The groupby method allows you to group rows of data together and call aggregate functions

In [None]:
import pandas as pd
# Create dataframe
data = {'Company':['GOOG','GOOG','MSFT','MSFT','FB','FB'],
       'Person':['Sam','Charlie','Amy','Vanessa','Carl','Sarah'],
       'Sales':[200,120,340,124,243,350]}

In [None]:
## Be mindful of what you call
df = pd.dataframe(data)

In [None]:
df = pd.DataFrame(data)
df

In [None]:
df.shape

Now you can use the .groupby() method to group rows together based off of a column name. For instance let's group based off of Company.

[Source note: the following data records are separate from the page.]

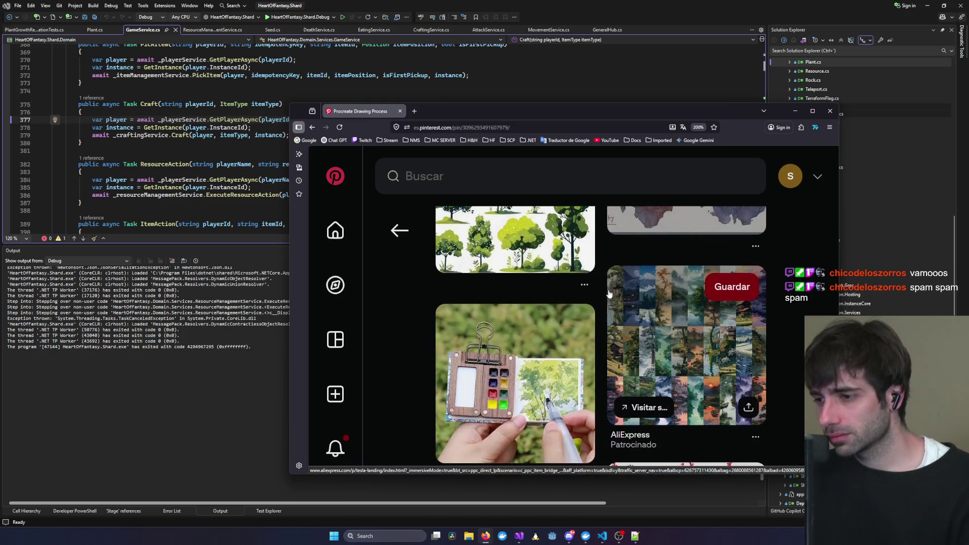
{"action": "scroll", "coordinate": [630, 283], "scroll_direction": "down", "scroll_amount": 6}
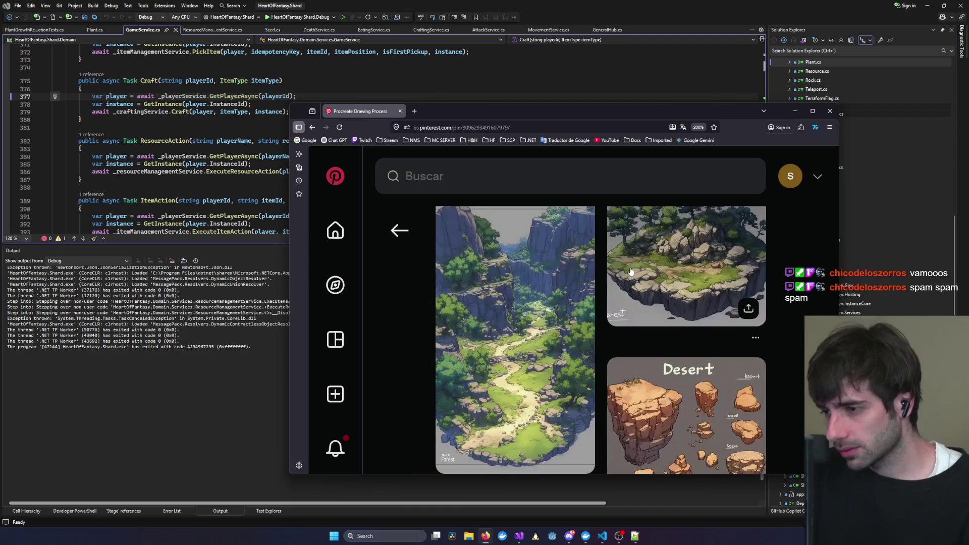
{"action": "scroll", "coordinate": [631, 265], "scroll_direction": "up", "scroll_amount": 3}
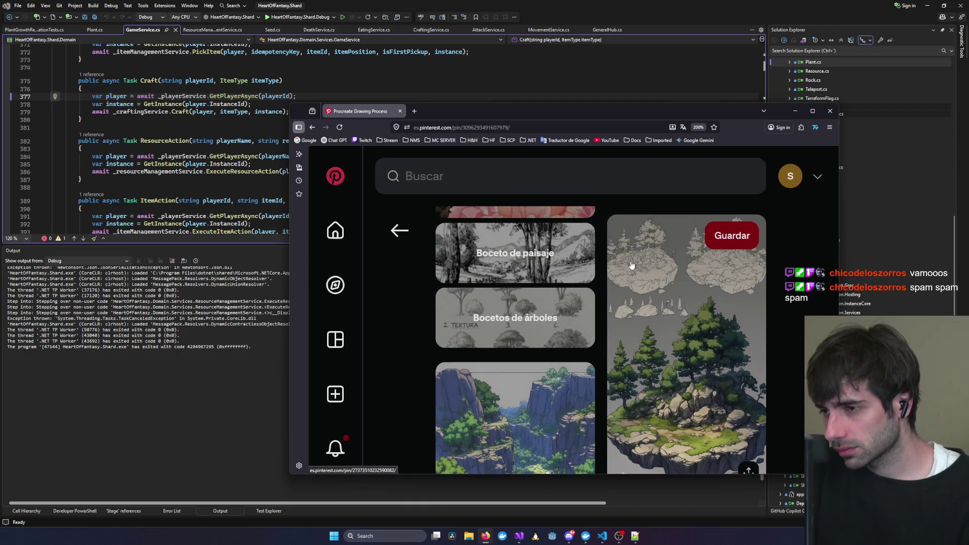
{"action": "scroll", "coordinate": [631, 265], "scroll_direction": "down", "scroll_amount": 8}
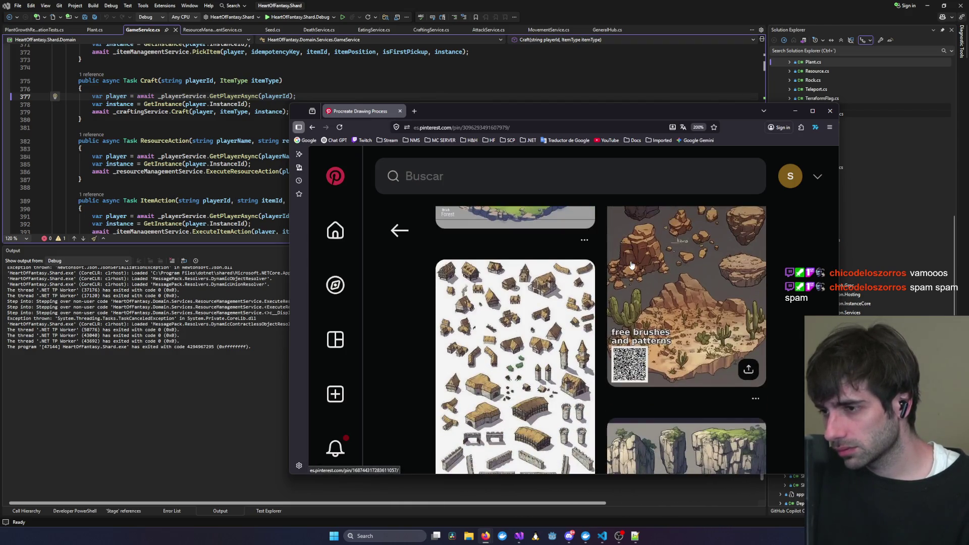
{"action": "scroll", "coordinate": [632, 265], "scroll_direction": "up", "scroll_amount": 3}
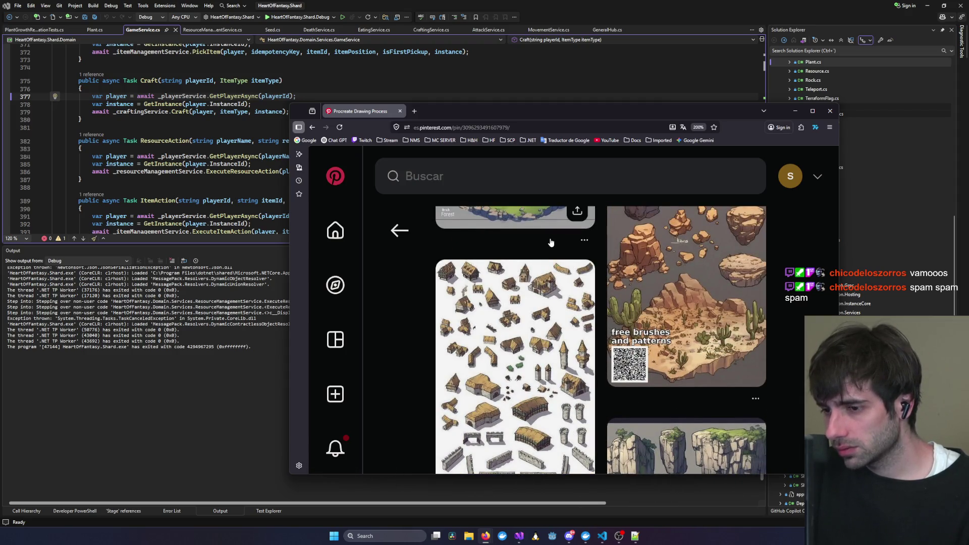
{"action": "scroll", "coordinate": [550, 242], "scroll_direction": "down", "scroll_amount": 10}
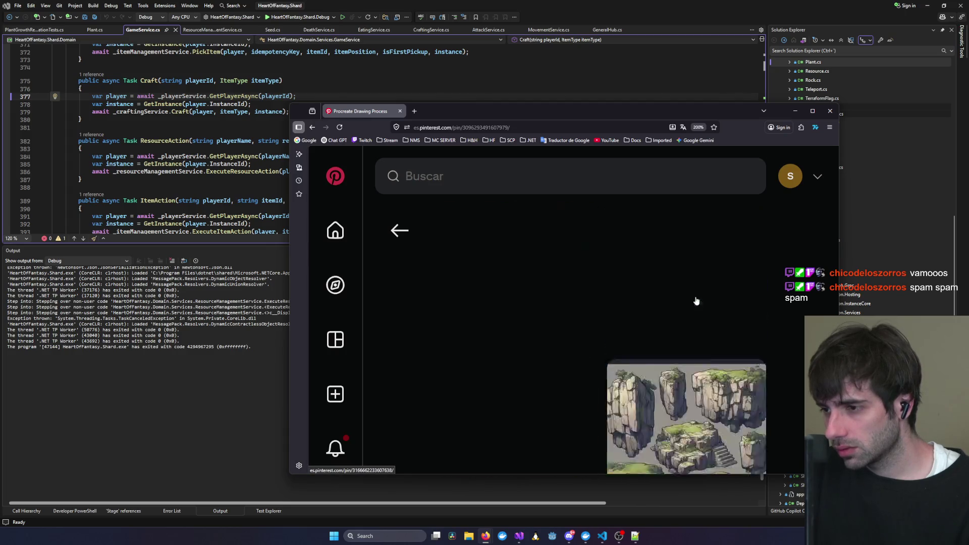
{"action": "scroll", "coordinate": [695, 302], "scroll_direction": "up", "scroll_amount": 10}
{"action": "scroll", "coordinate": [602, 324], "scroll_direction": "down", "scroll_amount": 5}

This will create a DataFrameGroupBy object:

In [None]:
df.groupby('Company')

In [None]:
by_comp = df.groupby("Company")
by_comp

In [None]:
## And then call aggregate methods off the object
by_comp.mean()

In [None]:
df.groupby('Company').mean()

In [None]:
df.groupby('Company').mean().reset_index()

In [None]:
by_comp.std()

In [None]:
by_comp.min()

In [None]:
by_comp.max()

In [None]:
by_comp.count()

In [None]:
by_comp.describe() # numerical description of your data 

In [None]:
by_comp.describe().transpose() # rows to columns, and columns to rows

In [None]:
by_comp.describe().transpose()["GOOG"]

In [None]:
# Creating the DataFrame 
df = pd.DataFrame({"A":[12, 4, 5, None, 1],  
                   "B":[7, 2, 54, 3, None],  
                   "C":[20, 16, 11, 3, 8],  
                   "D":[14, 3, None, 2, 6]})

df

In [None]:
index_ = ['Row_1', 'Row_2', 'Row_3', 'Row_4', 'Row_5']
df.index = index_

In [None]:
df

In [None]:
df.transform(func = lambda x : x + 10) # column by column, 

In [None]:
df.transform(func = ['sqrt', 'exp'])

### Operations

There are lots of operations with pandas that will be really useful to you, but don't fall into any distinct category. Let's show them here in this lecture:

In [None]:
import pandas as pd
df = pd.DataFrame({'col1':[1,2,3,4],'col2':[444,555,666,444],'col3':['abc','def','ghi','xyz']})
df.head(2)

### Info on Unique Values

In [None]:
df['col2'].unique() # it only works on series 

In [None]:
df['col2'].nunique()

In [None]:
df['col2'].value_counts()

### Selecting Data

In [None]:
df

In [None]:
#Select from DataFrame using criteria from multiple columns
newdf = df[(df['col1']>2) & (df['col2']==444)]

In [None]:
newdf

### Applying Functions

In [None]:
def times2(x):
    return x*2

In [None]:
df['col1'].apply(times2)

In [None]:
df.sum()

** Permanently Removing a Column**

In [None]:
del df['col1']

In [None]:
df

** Get column and index names: **

In [None]:
df.columns # names of columns

In [None]:
df.index # names of rows/index

** Sorting and Ordering a DataFrame:**

In [None]:
df

In [None]:
df.sort_values(by='col2') #inplace=False by default

In [None]:
df

** Find Null Values or Check for Null Values**

In [None]:
df.isnull()

In [None]:
# Drop rows with NaN Values
df.dropna()

** Filling in NaN values with something else: **

In [None]:
import numpy as np

In [None]:
df = pd.DataFrame({'col1':[1,2,3,np.nan],
                   'col2':[np.nan,555,666,444],
                   'col3':['abc','def','ghi','xyz']})
df.head()

In [None]:
df.fillna('FILL')

In [None]:
data = {'A':['foo','foo','foo','bar','bar','bar'],
     'B':['one','one','two','two','one','one'],
       'C':['x','y','x','y','x','y'],
       'D':[1,3,2,5,4,1]}

df = pd.DataFrame(data)

In [None]:
df

In [None]:
df.pivot_table(values='D',index=['A', 'B'],columns=['C'])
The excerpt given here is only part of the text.